Global index provider FTSE Group (FTSE), has licensed the Straits Times Index (STI) to DBS Asset Management (DBSAM) to be used as the basis of an Exchange Traded Fund (ETF) which lists on the Singapore Exchange (SGX) today. This is the third time the STI has been licensed as the underlying index for a Singapore focused ETF since it was revamped in January 2008 in partnership with Singapore Press Holdings (SPH) and SGX. In addition to the ETFs already listed, the FTSE calculated STI has also been licensed as the underlying index for warrants, futures and other index-linked products.
Designed to represent the performance of the Singapore market in real time, the 30 stock STI adopts FTSE’s globally accepted methodology standards and is governed by a clear and transparent set of ground rules. It is these features which meet the needs of domestic and international investors and make the index easy to trade for product issuers, thereby stimulating creation of index-linked products.

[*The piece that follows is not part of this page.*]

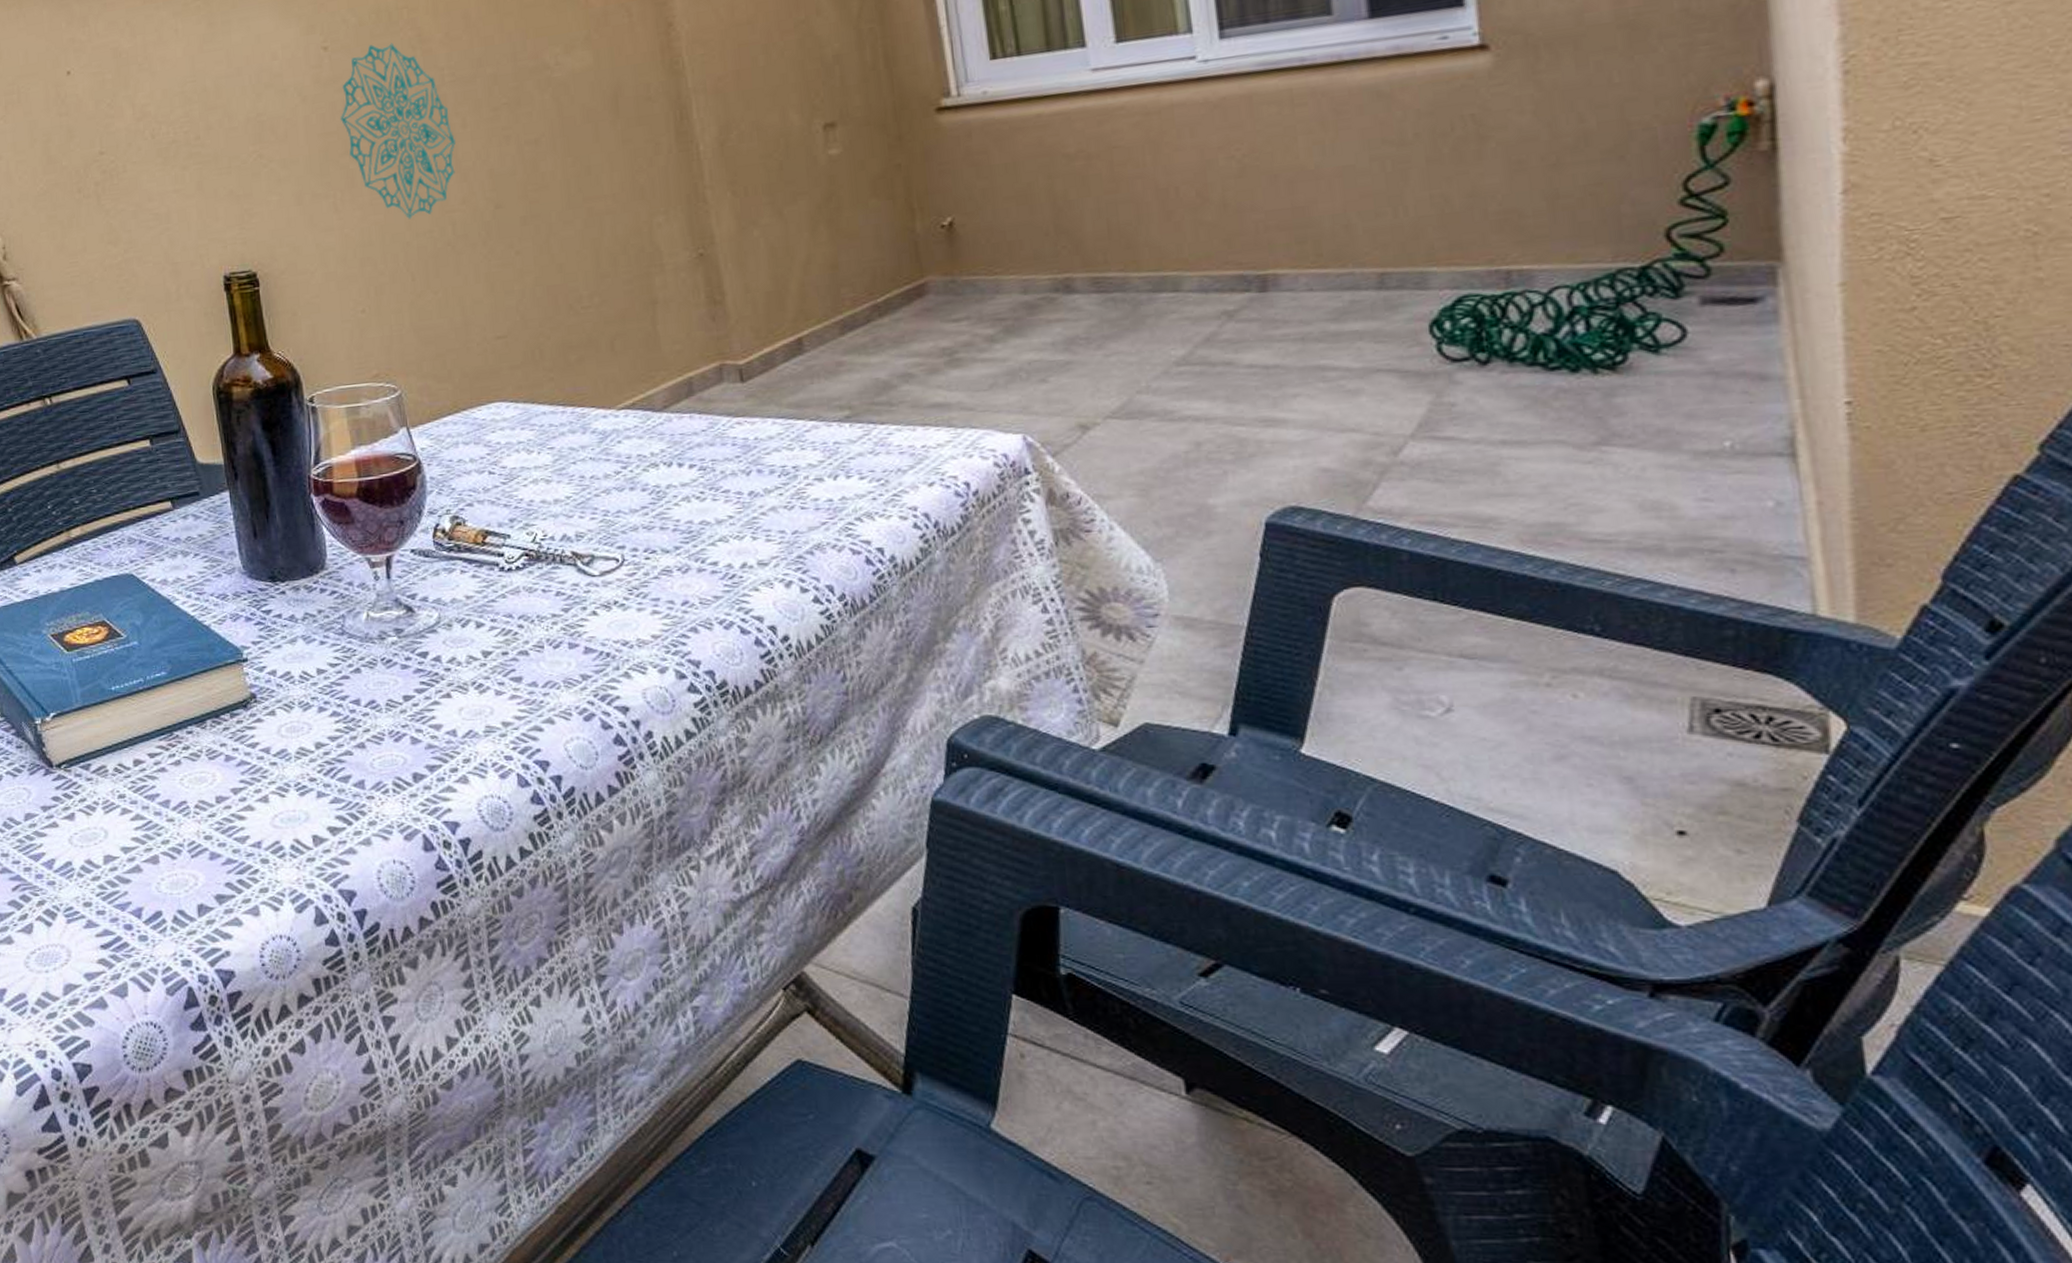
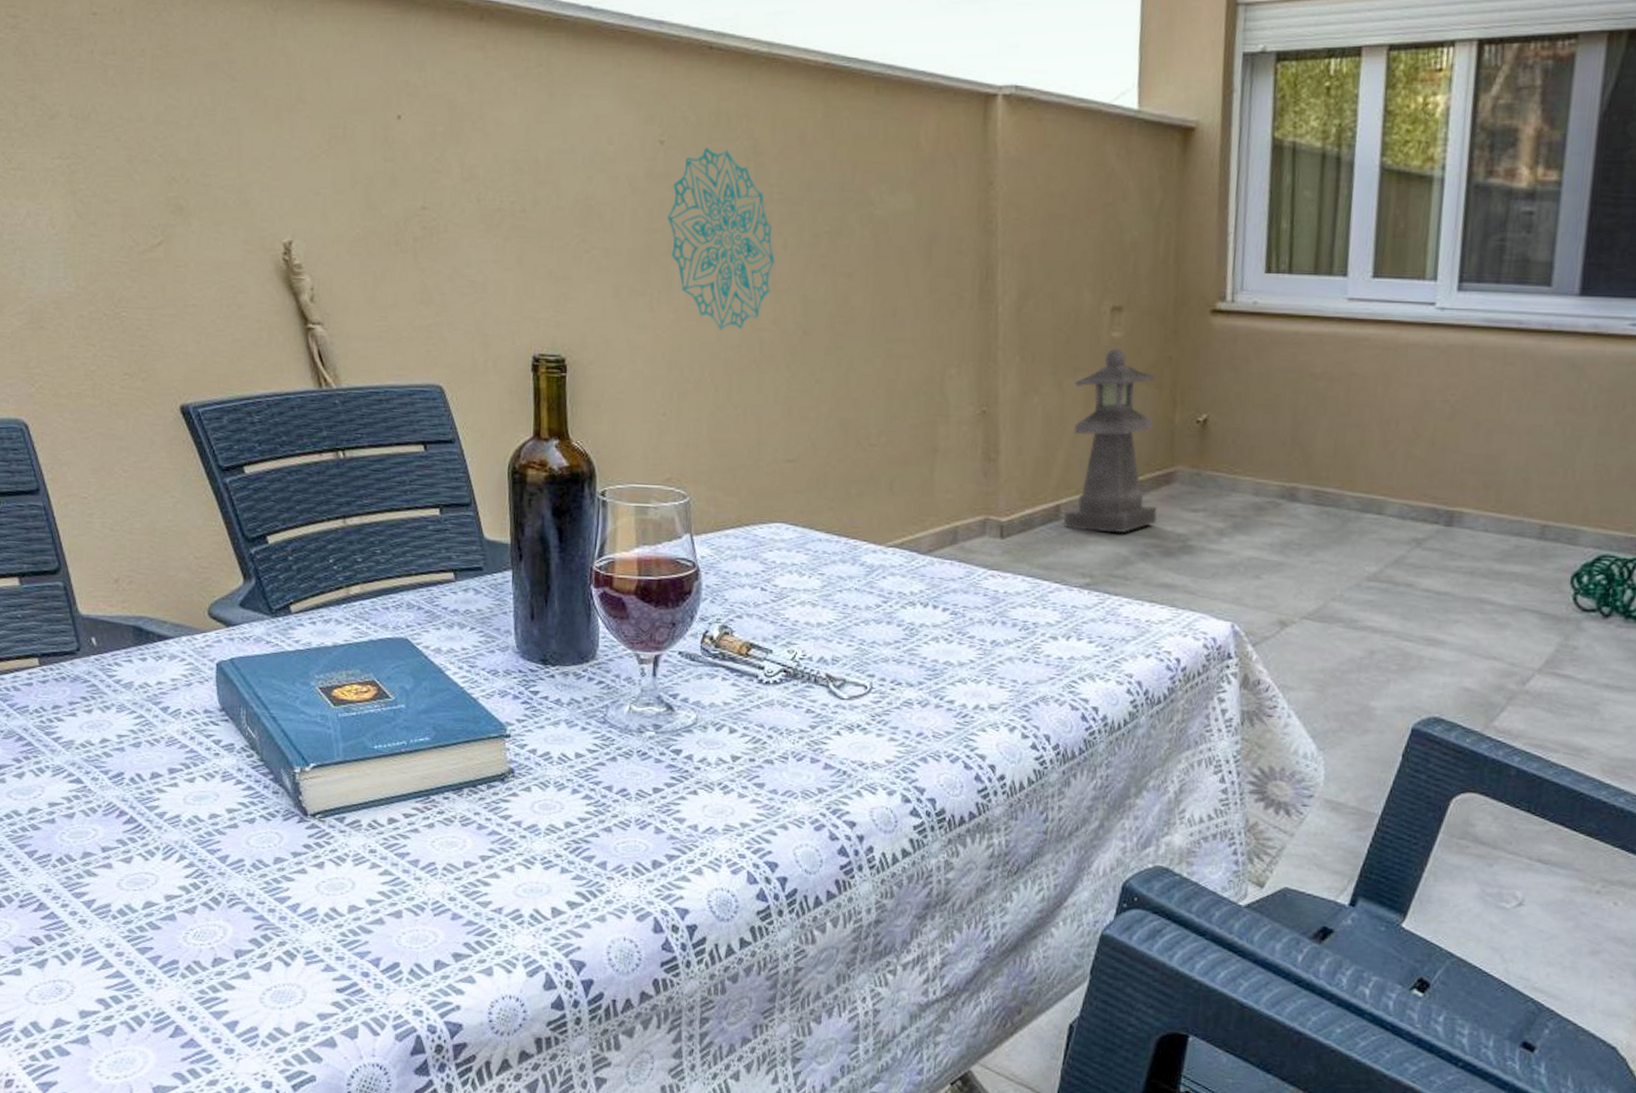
lantern: none [795,165,915,362] -> present [1063,348,1158,533]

FTSE indices are increasingly selected by the investment community as the basis of ETFs and today’s fund joins a successful and rapidly growing family of over 130 FTSE index-linked ETFs available to investors on exchanges worldwide.
Paul Hoff, Managing Director, Asia Pacific of FTSE Group said, “We are committed to providing the global investment community with indexing services to meet market demand for access to the Singapore market and we are delighted to be involved in the licensing of DBSAM’s ETF based on the STI.”
Chan Kum Kong, Director of Equities, DBSAM said, “We believe that the familiarity of the STI to Singapore's investing community makes it suitable for our DBS Singapore STI ETF and we look forward to partnering FTSE in listing more ETFs on the SGX”.